Я поддеваю пальцем его как всегда гладко выбритый подбородок, заставляю смотреть прямо мне в глаза. В ответ на это, Гарик медленно поднимает ладони вверх по моим ногам, но не рискует двигаться дальше лодыжек.
— Хочу убедиться, что ты говоришь правду, — озвучиваю причину своих действий.

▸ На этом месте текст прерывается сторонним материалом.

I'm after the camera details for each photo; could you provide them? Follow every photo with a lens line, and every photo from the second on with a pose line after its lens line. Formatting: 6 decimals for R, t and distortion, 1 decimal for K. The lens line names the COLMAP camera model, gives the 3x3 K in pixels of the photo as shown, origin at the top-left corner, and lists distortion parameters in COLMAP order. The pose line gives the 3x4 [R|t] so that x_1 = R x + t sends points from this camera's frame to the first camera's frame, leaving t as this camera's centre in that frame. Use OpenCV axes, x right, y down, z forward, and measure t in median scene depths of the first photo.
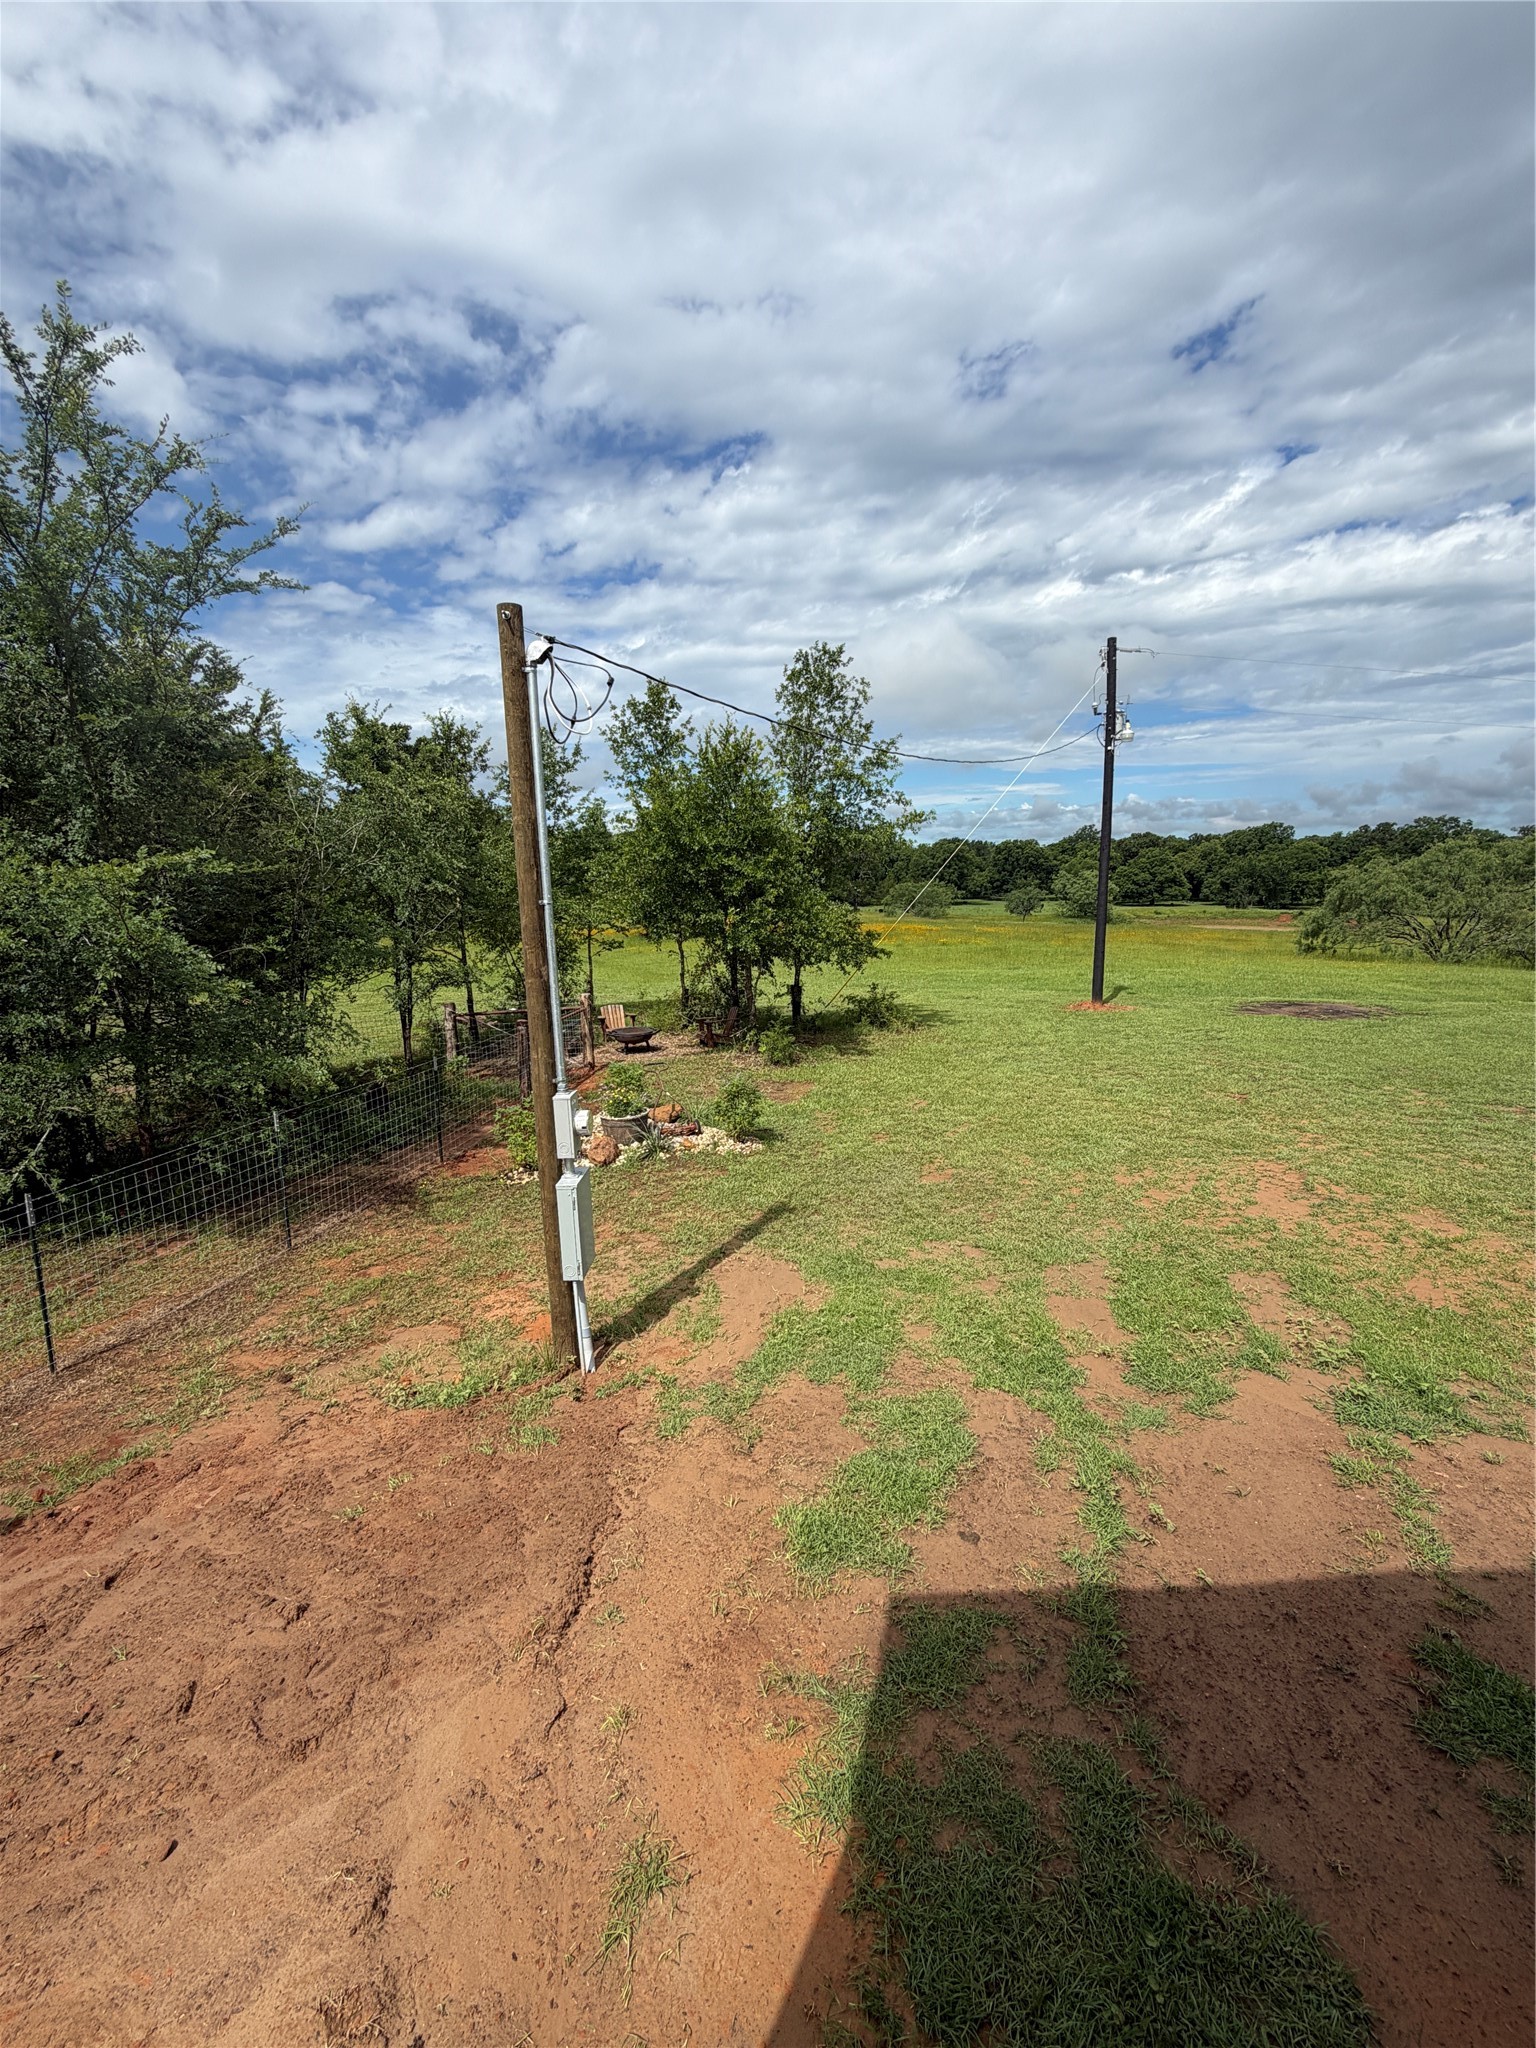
lens RADIAL K [[906.5, 0, 759.4], [0, 906.5, 1026.3], [0, 0, 1]] dist [-0.008144, 0.002230]
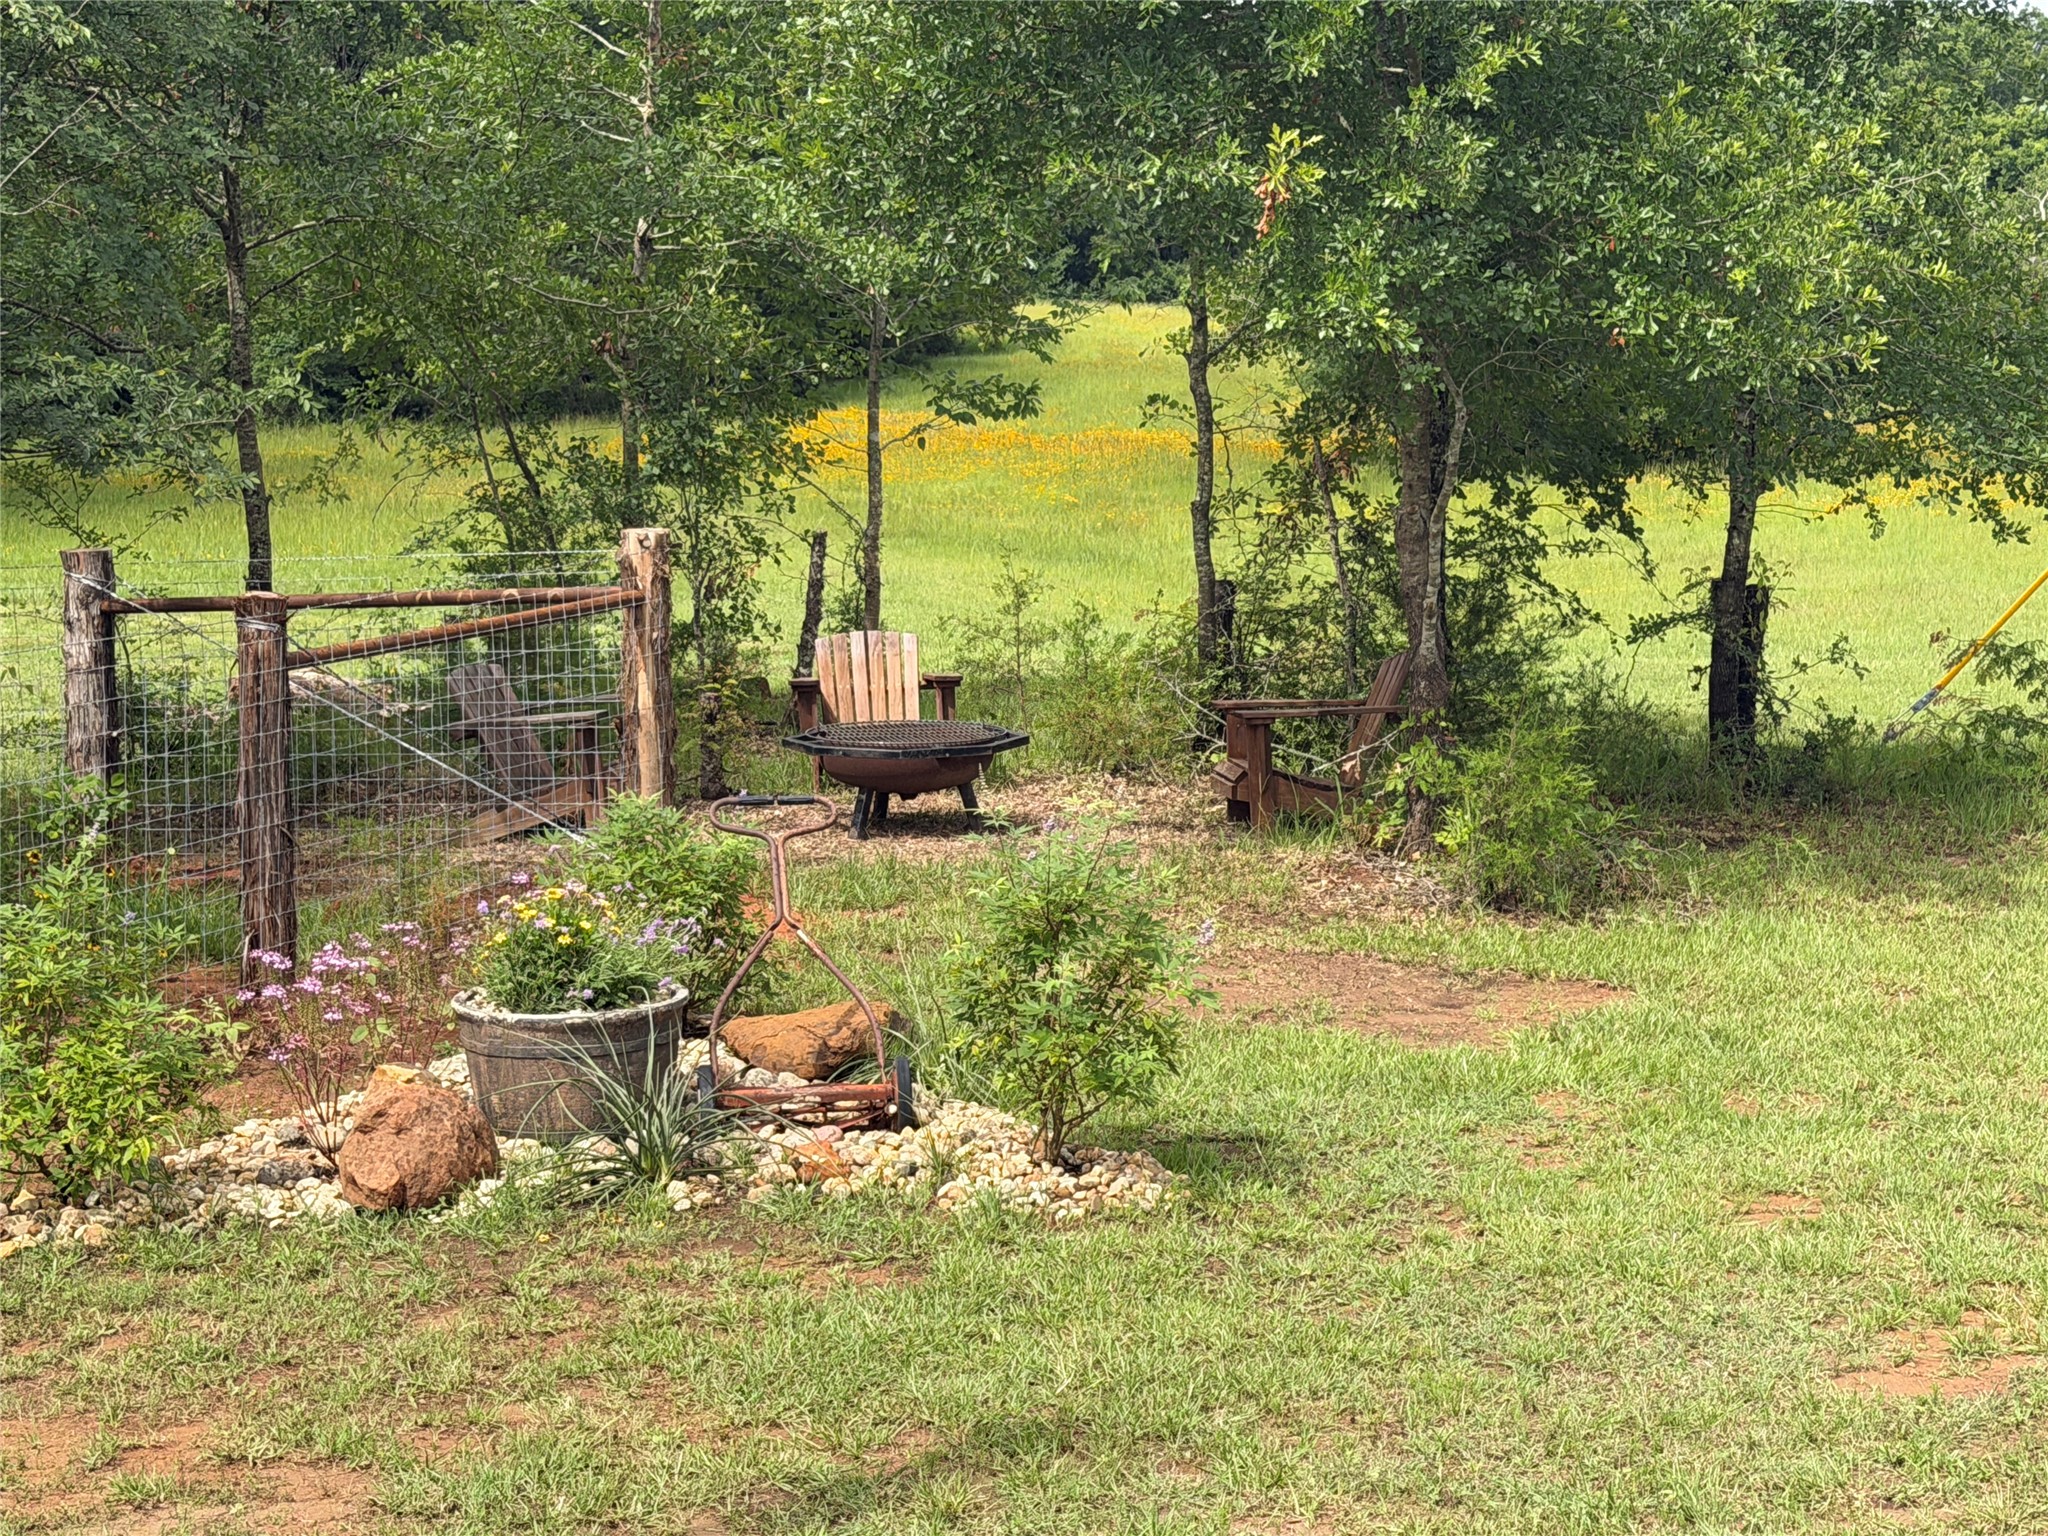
lens RADIAL K [[4097.8, 0, 1029.6], [0, 4097.8, 777.7], [0, 0, 1]] dist [0.143675, 0.000000]
pose [[0.970387, 0.053477, -0.235562, 0.111139], [-0.062663, 0.997532, -0.031679, 0.040931], [0.233286, 0.045502, 0.971343, 0.049052]]
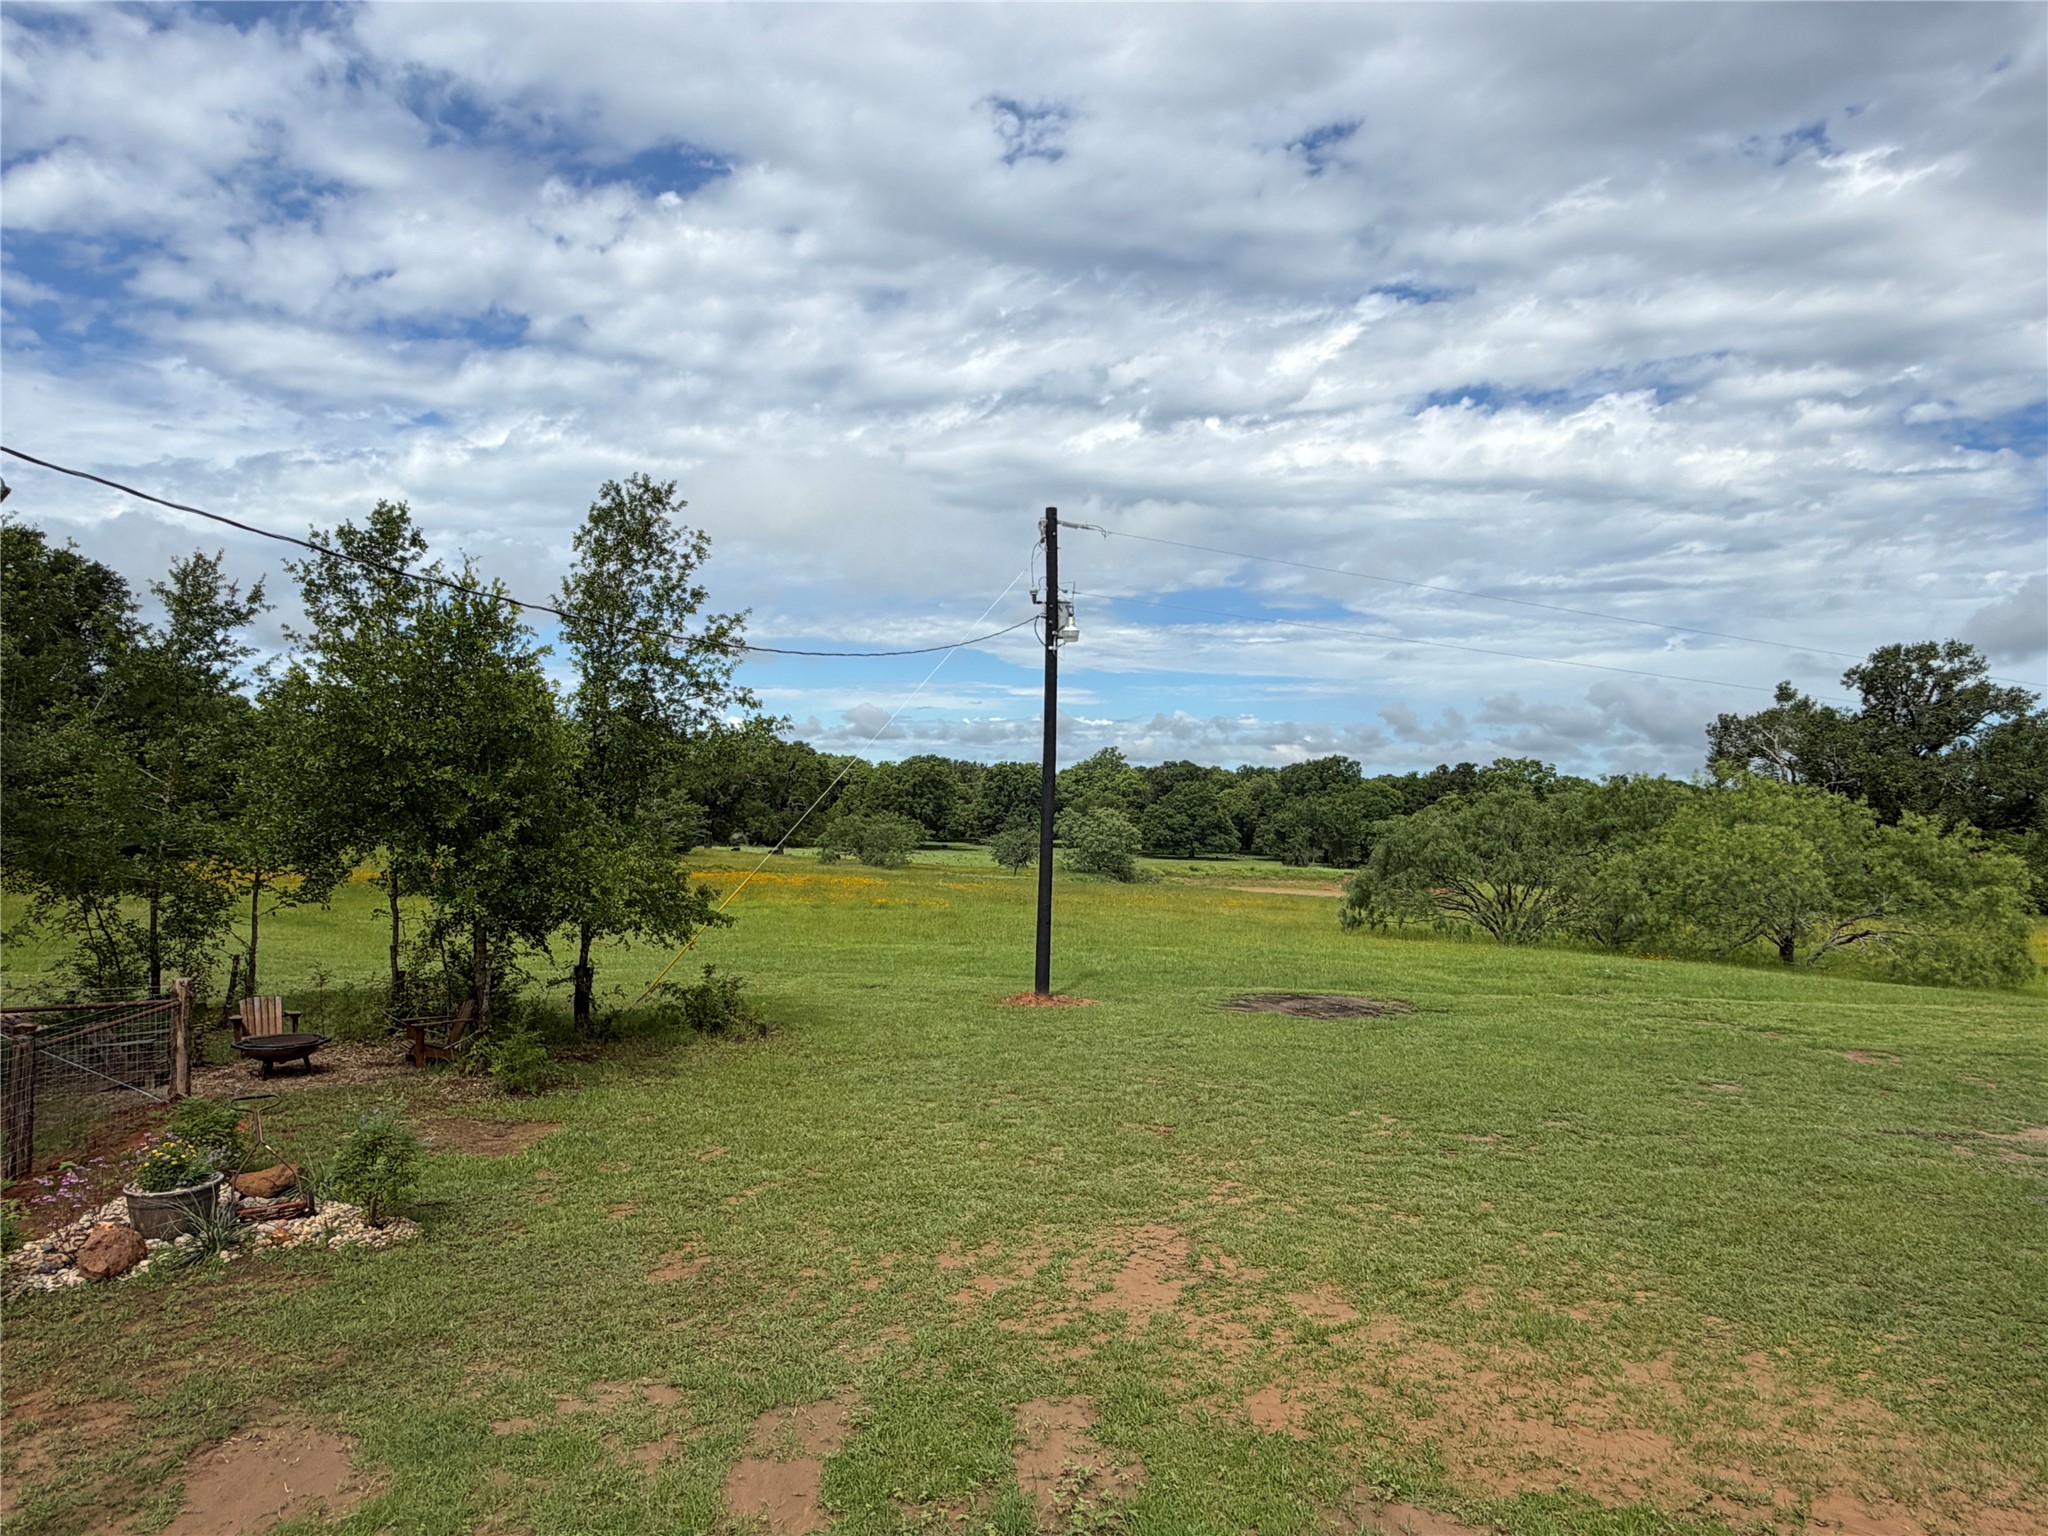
lens RADIAL K [[1337.5, 0, 1023.2], [0, 1337.5, 770.1], [0, 0, 1]] dist [-0.005271, 0.007554]
pose [[0.963319, 0.047224, 0.264171, 0.087105], [0.003446, 0.982137, -0.188134, -0.002320], [-0.268337, 0.182143, 0.945949, -0.016839]]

— Я искренен как на исповеди, — лениво и почти безэмоционально, отвечает он. — Мне плевать на эту женщину, Маша. И когда она вырубит свой лес и настрогает палки в колеса велосипеда нашей счастливой жизни, очень важно, чтобы ты это помнила и не поддавалась на провокации.
— Ты правда так внимательно меня слушаешь? — не могу не удивиться точности, с которой он повторил мою идиотскую шутку.
— Я правда интересуюсь абсолютно всем, что ты говоришь, — подтверждает он.
Почему-то меня немного царапает и задевает его нежелание спросить о моих чувствах к бывшему. Мог хотя бы из вежливости.
— Эльмира не остановится, — Гарик устало прикрывает глаза и его руки поднимаются еще выше, оказавшись у меня на бедрах. — Она будет искать способ разрушить наши отношения, потому что у нее тоже появился охотничий азарт — знаешь, как некоторым мужчинам важно одобрение самой расфуфыренной самки, так и некоторым женщинам принципиально вернуть бывшего любой ценой. Я ей не нужен. Это тупой принцип забрать то, что она считает своим.
Я прекрасно понимаю, о чем он говорит.
Это из разряда историй о том, что нам нафиг не нужен человек, который по нам сохнет, но очень приятно ощущать его безусловную любовь и привязанность. Типа запасного аэродрома, на который нельзя садиться другим самолетам.
— Твоя бывшая — дура набитая, уж прости, — фыркаю я, и только спустя мгновение понимаю, что мой палец уже не держит его подбородок, а как само собой разумеющееся поглаживает острые грани челюсти, скользит до уха, задевает мягкие пряди волос.